◆ About this exercise:
Copy the text of every item below line for line, without changing a single character.

--- --- ---

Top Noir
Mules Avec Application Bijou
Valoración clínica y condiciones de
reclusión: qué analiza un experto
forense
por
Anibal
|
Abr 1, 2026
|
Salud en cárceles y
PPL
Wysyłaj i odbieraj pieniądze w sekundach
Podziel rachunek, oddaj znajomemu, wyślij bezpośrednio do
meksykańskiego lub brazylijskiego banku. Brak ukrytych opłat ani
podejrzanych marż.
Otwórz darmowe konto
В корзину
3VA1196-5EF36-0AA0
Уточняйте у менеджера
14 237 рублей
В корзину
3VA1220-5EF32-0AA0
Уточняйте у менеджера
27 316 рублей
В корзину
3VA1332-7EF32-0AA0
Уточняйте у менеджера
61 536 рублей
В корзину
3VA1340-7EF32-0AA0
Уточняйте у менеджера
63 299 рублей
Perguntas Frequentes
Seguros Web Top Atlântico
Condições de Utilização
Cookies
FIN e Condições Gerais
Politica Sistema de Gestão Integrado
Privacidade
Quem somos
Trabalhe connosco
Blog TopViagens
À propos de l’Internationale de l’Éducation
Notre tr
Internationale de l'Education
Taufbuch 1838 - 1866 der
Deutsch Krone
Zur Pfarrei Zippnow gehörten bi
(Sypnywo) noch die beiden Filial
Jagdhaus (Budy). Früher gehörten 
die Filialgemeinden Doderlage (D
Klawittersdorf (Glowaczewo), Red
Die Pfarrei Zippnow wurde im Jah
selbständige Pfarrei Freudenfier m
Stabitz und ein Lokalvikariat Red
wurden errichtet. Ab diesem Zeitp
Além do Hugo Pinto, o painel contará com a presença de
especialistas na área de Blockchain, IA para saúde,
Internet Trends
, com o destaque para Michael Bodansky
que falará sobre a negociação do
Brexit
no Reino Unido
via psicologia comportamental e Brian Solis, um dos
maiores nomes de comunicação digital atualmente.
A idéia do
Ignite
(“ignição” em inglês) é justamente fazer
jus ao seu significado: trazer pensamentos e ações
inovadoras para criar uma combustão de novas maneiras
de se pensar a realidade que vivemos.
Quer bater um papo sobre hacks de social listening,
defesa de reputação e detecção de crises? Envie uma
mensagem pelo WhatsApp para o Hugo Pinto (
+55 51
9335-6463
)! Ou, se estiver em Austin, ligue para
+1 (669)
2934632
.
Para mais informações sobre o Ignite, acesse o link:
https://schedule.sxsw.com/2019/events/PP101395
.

--- --- ---

◆ Reply to the task:
Top Noir
Mules Avec Application Bijou
Valoración clínica y condiciones de
reclusión: qué analiza un experto
forense
por
Anibal
|
Abr 1, 2026
|
Salud en cárceles y
PPL
Wysyłaj i odbieraj pieniądze w sekundach
Podziel rachunek, oddaj znajomemu, wyślij bezpośrednio do
meksykańskiego lub brazylijskiego banku. Brak ukrytych opłat ani
podejrzanych marż.
Otwórz darmowe konto
В корзину
3VA1196-5EF36-0AA0
Уточняйте у менеджера
14 237 рублей
В корзину
3VA1220-5EF32-0AA0
Уточняйте у менеджера
27 316 рублей
В корзину
3VA1332-7EF32-0AA0
Уточняйте у менеджера
61 536 рублей
В корзину
3VA1340-7EF32-0AA0
Уточняйте у менеджера
63 299 рублей
Perguntas Frequentes
Seguros Web Top Atlântico
Condições de Utilização
Cookies
FIN e Condições Gerais
Politica Sistema de Gestão Integrado
Privacidade
Quem somos
Trabalhe connosco
Blog TopViagens
À propos de l’Internationale de l’Éducation
Notre tr
Internationale de l'Education
Taufbuch 1838 - 1866 der
Deutsch Krone
Zur Pfarrei Zippnow gehörten bi
(Sypnywo) noch die beiden Filial
Jagdhaus (Budy). Früher gehörten 
die Filialgemeinden Doderlage (D
Klawittersdorf (Glowaczewo), Red
Die Pfarrei Zippnow wurde im Jah
selbständige Pfarrei Freudenfier m
Stabitz und ein Lokalvikariat Red
wurden errichtet. Ab diesem Zeitp
Além do Hugo Pinto, o painel contará com a presença de
especialistas na área de Blockchain, IA para saúde,
Internet Trends
, com o destaque para Michael Bodansky
que falará sobre a negociação do
Brexit
no Reino Unido
via psicologia comportamental e Brian Solis, um dos
maiores nomes de comunicação digital atualmente.
A idéia do
Ignite
(“ignição” em inglês) é justamente fazer
jus ao seu significado: trazer pensamentos e ações
inovadoras para criar uma combustão de novas maneiras
de se pensar a realidade que vivemos.
Quer bater um papo sobre hacks de social listening,
defesa de reputação e detecção de crises? Envie uma
mensagem pelo WhatsApp para o Hugo Pinto (
+55 51
9335-6463
)! Ou, se estiver em Austin, ligue para
+1 (669)
2934632
.
Para mais informações sobre o Ignite, acesse o link:
https://schedule.sxsw.com/2019/events/PP101395
.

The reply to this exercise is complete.